For the records below, tally the lines that include the word "schakelkast" and report the number alone.
Information supplied Start Marker
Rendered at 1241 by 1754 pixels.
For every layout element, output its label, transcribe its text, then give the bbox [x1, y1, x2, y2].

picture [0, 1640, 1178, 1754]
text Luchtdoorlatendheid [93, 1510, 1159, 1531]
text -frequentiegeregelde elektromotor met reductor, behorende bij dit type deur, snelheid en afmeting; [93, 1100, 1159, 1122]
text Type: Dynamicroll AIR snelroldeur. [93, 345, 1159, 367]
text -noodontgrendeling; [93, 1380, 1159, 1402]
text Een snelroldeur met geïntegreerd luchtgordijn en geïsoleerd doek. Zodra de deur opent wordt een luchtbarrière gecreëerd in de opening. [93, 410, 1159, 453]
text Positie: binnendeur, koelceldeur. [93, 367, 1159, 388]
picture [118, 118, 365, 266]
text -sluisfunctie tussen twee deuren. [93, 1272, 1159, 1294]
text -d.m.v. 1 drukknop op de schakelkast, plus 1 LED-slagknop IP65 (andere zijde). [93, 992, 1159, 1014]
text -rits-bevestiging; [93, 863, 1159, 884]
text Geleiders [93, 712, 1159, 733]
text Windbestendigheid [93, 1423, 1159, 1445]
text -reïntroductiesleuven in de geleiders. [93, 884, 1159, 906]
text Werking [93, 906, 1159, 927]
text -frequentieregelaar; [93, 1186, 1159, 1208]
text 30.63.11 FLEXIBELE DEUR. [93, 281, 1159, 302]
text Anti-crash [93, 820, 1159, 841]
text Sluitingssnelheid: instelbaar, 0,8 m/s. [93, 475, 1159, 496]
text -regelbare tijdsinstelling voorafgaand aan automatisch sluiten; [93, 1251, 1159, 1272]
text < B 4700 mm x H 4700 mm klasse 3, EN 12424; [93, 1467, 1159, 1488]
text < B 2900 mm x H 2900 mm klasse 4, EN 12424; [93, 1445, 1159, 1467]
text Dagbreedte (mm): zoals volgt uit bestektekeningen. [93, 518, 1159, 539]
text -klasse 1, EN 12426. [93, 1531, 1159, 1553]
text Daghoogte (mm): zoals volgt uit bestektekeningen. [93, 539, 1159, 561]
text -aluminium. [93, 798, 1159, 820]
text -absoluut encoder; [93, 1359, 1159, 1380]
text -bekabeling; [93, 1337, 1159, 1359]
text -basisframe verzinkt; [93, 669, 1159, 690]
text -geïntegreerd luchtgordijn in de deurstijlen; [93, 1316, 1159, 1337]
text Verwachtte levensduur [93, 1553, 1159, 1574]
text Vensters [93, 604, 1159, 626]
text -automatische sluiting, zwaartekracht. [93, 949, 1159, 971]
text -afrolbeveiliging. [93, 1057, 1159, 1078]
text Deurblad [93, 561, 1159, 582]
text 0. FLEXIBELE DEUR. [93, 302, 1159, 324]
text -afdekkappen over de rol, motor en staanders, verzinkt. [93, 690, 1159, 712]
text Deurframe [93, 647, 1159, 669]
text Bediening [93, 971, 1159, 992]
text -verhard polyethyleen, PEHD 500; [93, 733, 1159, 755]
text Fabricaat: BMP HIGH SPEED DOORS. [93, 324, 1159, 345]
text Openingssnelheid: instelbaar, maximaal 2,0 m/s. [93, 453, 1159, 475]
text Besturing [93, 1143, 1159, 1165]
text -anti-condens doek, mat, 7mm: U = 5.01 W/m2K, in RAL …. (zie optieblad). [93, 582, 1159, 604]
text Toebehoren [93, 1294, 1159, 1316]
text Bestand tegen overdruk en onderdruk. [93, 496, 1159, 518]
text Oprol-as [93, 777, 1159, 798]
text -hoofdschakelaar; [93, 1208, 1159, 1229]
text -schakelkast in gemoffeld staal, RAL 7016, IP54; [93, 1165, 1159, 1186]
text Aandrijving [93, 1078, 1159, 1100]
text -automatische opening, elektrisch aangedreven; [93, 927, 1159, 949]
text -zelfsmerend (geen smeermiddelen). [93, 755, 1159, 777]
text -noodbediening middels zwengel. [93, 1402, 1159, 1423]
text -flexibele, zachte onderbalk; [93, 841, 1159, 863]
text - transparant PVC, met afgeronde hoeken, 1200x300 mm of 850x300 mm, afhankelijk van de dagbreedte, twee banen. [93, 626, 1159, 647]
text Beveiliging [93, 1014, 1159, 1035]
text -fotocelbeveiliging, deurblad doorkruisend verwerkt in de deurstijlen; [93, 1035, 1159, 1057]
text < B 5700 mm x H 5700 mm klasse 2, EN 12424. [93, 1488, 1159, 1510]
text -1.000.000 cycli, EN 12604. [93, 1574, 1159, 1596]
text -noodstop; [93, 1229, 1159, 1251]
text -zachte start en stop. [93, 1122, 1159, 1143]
Information supplied End Marker
Expected answer:
2